An intra-EU BIT that does not make reference to intra-Member State agreements may not be caught by the Ruling. However, the Ruling states that EU law forms part of the law in force in every Member State. This surely leaves the door open to jurisdictional challenges where a tribunal is tasked with interpreting or applying the law of a Member State under other intra-EU BITs and the arbitration is seated within the EU.
Ad hoc arbitral rules permit the parties to seat the arbitration outside the EU, although it may now be difficult to get the State party to the arbitration to agree. The CJEU has no jurisdiction over proceedings conducted outside of its borders.
By extension, there are arguably grounds to resist jurisdiction under an EU-non-EU BIT with an EU Member State respondent where the arbitration is seated within the EU and domestic and EU law is at stake.
ICSID is an independent dispute settlement institution governed by the Washington Convention of 1965 (ICSID Convention). ICSID tribunals derive jurisdiction under the ICSID Convention and ICSID arbitrations are seated in Washington D.C. Contracting states are obliged to disapply their domestic arbitration legislation and it follows that the Ruling will not by default bind an ICSID Tribunal.
It will be open to investors to challenge the jurisdiction of an ICSID Tribunal to hear disputes arising under intra-EU BITs in reliance on the Ruling; however, any decision in this regard will be decided by the Tribunal. The CJEU has no authority.
The incompatibility issue has been raised by respondent States in a number of ICSID arbitrations, and the EC has supported a number of the objections through the submission of amicus curiae briefs. ICSID Tribunals have without exception rejected these submissions and refused to decline jurisdiction on this basis.
At the date of publication there are 24 pending ICSID cases that relate to disputes arising under intra-EU BITs. On March 19, 2018, the ICSID Tribunal in Addiko Bank AG and Addiko Bank d.d. v. Croatia was constituted to hear claims brought under the Croatia-Austria BIT following ICSID’s appointment of Jean Kalicki as presiding arbitrator. This Tribunal may be the first ICSID tribunal to be tasked with considering a jurisdictional challenge in reliance on the Ruling, and any decision in this regard will provide guidance on the approach that may be adopted by ICSID Tribunals in the future.
The Ruling also gives rise to questions around the ISDS provisions within the ECT, which has generated more investor-state claims between EU Member States than any other treaty. Spain has already requested that a pair of arbitral tribunals reopen their proceedings so that it can submit the Ruling into evidence. It remains to be seen whether intra-EU claims under the ECT will be prohibited.

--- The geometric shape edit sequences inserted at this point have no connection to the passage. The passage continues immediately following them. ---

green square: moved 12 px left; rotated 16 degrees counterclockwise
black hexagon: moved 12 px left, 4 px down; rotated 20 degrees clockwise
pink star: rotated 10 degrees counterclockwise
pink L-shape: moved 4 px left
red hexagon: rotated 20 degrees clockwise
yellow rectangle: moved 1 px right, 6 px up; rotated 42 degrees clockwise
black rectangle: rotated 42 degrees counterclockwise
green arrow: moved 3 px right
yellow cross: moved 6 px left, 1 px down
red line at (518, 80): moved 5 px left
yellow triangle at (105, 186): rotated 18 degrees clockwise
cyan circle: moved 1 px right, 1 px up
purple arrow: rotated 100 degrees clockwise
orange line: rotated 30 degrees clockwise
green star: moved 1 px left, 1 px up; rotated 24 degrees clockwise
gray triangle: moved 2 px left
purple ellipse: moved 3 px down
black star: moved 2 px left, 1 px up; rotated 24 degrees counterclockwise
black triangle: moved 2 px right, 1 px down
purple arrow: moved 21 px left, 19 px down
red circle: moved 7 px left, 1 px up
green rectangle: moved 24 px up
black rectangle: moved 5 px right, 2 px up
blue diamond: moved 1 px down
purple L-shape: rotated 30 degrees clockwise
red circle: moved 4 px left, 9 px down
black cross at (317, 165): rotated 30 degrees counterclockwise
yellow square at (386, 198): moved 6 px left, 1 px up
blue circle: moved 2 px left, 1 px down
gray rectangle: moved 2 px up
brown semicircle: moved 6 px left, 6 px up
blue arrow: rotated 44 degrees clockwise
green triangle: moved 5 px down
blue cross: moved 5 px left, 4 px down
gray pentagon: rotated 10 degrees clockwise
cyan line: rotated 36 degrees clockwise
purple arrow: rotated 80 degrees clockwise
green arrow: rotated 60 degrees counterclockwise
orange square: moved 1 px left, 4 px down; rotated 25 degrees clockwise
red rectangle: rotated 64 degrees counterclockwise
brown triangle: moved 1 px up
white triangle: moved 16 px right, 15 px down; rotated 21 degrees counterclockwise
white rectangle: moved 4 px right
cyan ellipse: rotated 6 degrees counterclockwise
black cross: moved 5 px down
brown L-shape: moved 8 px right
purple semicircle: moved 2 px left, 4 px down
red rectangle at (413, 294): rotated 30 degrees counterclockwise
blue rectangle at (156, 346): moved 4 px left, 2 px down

Arguably, the Ruling has the effect of rendering 196 intra-EU BITs obsolete, in circumstances where most EU Member States have taken no steps to terminate their intra-EU BITs despite directions to do so from the EC. Investors who have structured their investment within the EU in reliance on these BITs could be left exposed. This could conceivably give rise to claims for a breach of legitimate expectations under the Fair and Equitable Treatment protection typically included within BITs and could spawn a raft of claims on this basis alone. It’s very much a case of “watch this space.
What is certain is that the Ruling will be the subject of debate by arbitral tribunals in the weeks and months to come. Further guidance on the relationship between ISDS and EU Law may also be given by the CJEU when it renders its opinion on the referral from Belgium as to whether the investment protection rules set out in Chapter Eight of the EU Canada Comprehensive Economic and Trade Agreement conform to EU Treaties.